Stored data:

▬▬▬

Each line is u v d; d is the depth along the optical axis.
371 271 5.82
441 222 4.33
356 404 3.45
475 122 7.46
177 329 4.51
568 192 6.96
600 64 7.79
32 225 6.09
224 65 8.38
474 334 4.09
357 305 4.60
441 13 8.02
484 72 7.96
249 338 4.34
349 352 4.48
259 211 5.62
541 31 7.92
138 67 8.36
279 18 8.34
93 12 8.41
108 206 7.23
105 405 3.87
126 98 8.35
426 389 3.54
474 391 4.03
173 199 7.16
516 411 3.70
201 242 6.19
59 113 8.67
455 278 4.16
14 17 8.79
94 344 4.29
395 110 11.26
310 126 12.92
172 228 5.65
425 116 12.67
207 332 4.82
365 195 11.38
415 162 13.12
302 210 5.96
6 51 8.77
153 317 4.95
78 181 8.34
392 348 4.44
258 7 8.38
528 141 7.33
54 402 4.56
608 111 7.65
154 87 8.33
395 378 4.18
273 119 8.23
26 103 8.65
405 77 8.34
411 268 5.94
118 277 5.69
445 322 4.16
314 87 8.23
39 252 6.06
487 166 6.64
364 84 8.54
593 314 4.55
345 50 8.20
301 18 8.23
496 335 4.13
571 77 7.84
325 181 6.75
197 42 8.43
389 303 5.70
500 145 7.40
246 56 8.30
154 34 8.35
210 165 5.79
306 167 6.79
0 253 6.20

▬▬▬

WORK INSTRUCTION:
Reproduce every record above exactly as it is written.

ANSWER AREA:
Each line is u v d; d is the depth along the optical axis.
371 271 5.82
441 222 4.33
356 404 3.45
475 122 7.46
177 329 4.51
568 192 6.96
600 64 7.79
32 225 6.09
224 65 8.38
474 334 4.09
357 305 4.60
441 13 8.02
484 72 7.96
249 338 4.34
349 352 4.48
259 211 5.62
541 31 7.92
138 67 8.36
279 18 8.34
93 12 8.41
108 206 7.23
105 405 3.87
126 98 8.35
426 389 3.54
474 391 4.03
173 199 7.16
516 411 3.70
201 242 6.19
59 113 8.67
455 278 4.16
14 17 8.79
94 344 4.29
395 110 11.26
310 126 12.92
172 228 5.65
425 116 12.67
207 332 4.82
365 195 11.38
415 162 13.12
302 210 5.96
6 51 8.77
153 317 4.95
78 181 8.34
392 348 4.44
258 7 8.38
528 141 7.33
54 402 4.56
608 111 7.65
154 87 8.33
395 378 4.18
273 119 8.23
26 103 8.65
405 77 8.34
411 268 5.94
118 277 5.69
445 322 4.16
314 87 8.23
39 252 6.06
487 166 6.64
364 84 8.54
593 314 4.55
345 50 8.20
301 18 8.23
496 335 4.13
571 77 7.84
325 181 6.75
197 42 8.43
389 303 5.70
500 145 7.40
246 56 8.30
154 34 8.35
210 165 5.79
306 167 6.79
0 253 6.20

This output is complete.